DATA SECTION |
⁂

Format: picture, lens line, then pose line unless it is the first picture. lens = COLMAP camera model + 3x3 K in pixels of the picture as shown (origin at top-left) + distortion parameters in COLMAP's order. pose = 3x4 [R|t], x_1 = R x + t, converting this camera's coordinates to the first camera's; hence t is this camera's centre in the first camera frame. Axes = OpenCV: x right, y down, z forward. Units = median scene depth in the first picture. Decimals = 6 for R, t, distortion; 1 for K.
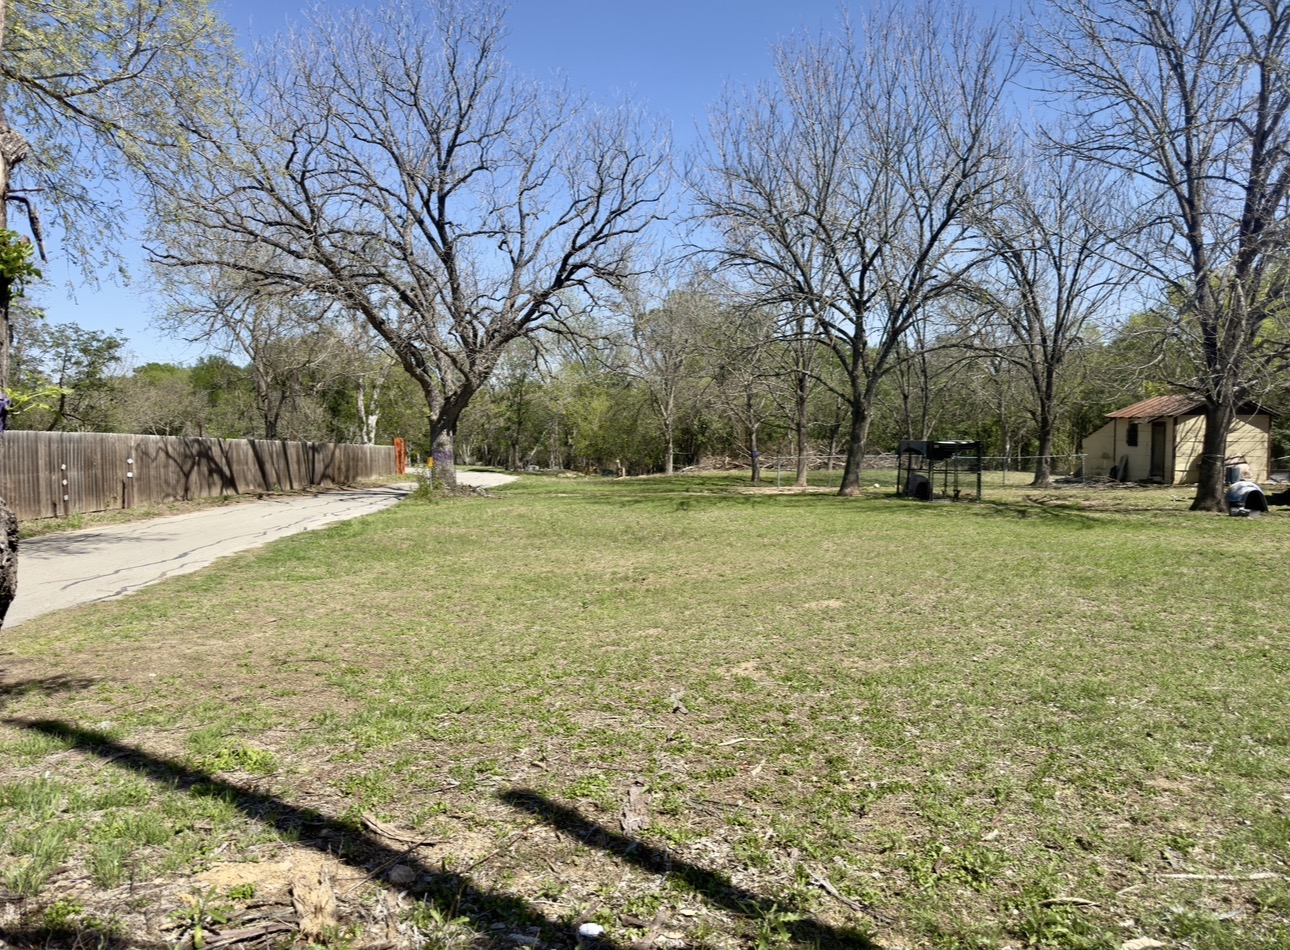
lens RADIAL K [[926.7, 0, 650.7], [0, 926.7, 482.5], [0, 0, 1]] dist [0.092849, -0.120116]
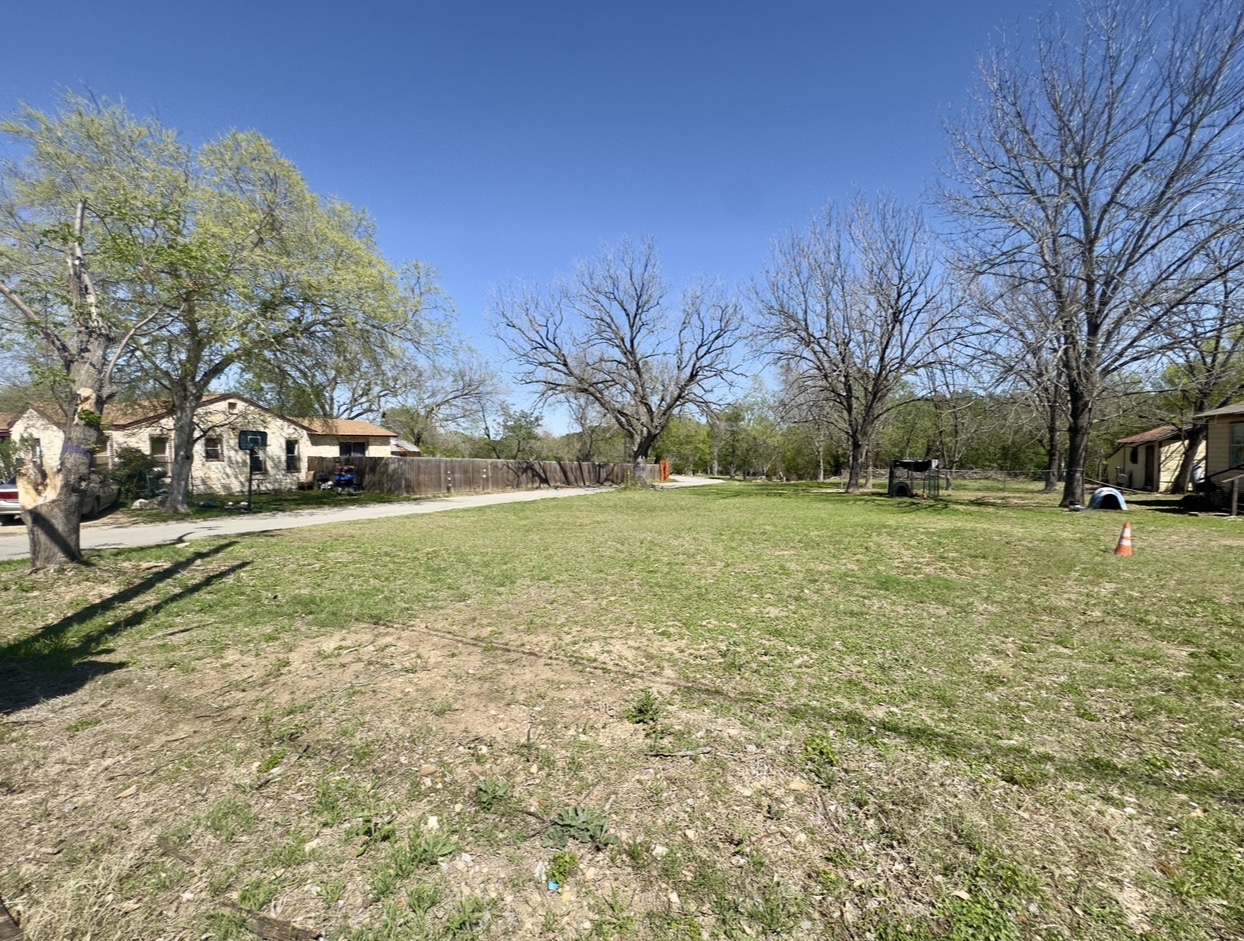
lens RADIAL K [[523.2, 0, 622.9], [0, 523.2, 481.0], [0, 0, 1]] dist [-0.000713, -0.000004]
pose [[0.893401, 0.012555, -0.449085, 0.263017], [-0.016598, 0.999849, -0.005067, 0.003659], [0.448953, 0.011981, 0.893475, -0.009166]]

⁂

WHAT IS BEING ASKED | None of the pictures belong in the copy; transcribe the rest of the data exactly.

EXERCISE RESULT |
Format: picture, lens line, then pose line unless it is the first picture. lens = COLMAP camera model + 3x3 K in pixels of the picture as shown (origin at top-left) + distortion parameters in COLMAP's order. pose = 3x4 [R|t], x_1 = R x + t, converting this camera's coordinates to the first camera's; hence t is this camera's centre in the first camera frame. Axes = OpenCV: x right, y down, z forward. Units = median scene depth in the first picture. Decimals = 6 for R, t, distortion; 1 for K.
lens RADIAL K [[926.7, 0, 650.7], [0, 926.7, 482.5], [0, 0, 1]] dist [0.092849, -0.120116]
lens RADIAL K [[523.2, 0, 622.9], [0, 523.2, 481.0], [0, 0, 1]] dist [-0.000713, -0.000004]
pose [[0.893401, 0.012555, -0.449085, 0.263017], [-0.016598, 0.999849, -0.005067, 0.003659], [0.448953, 0.011981, 0.893475, -0.009166]]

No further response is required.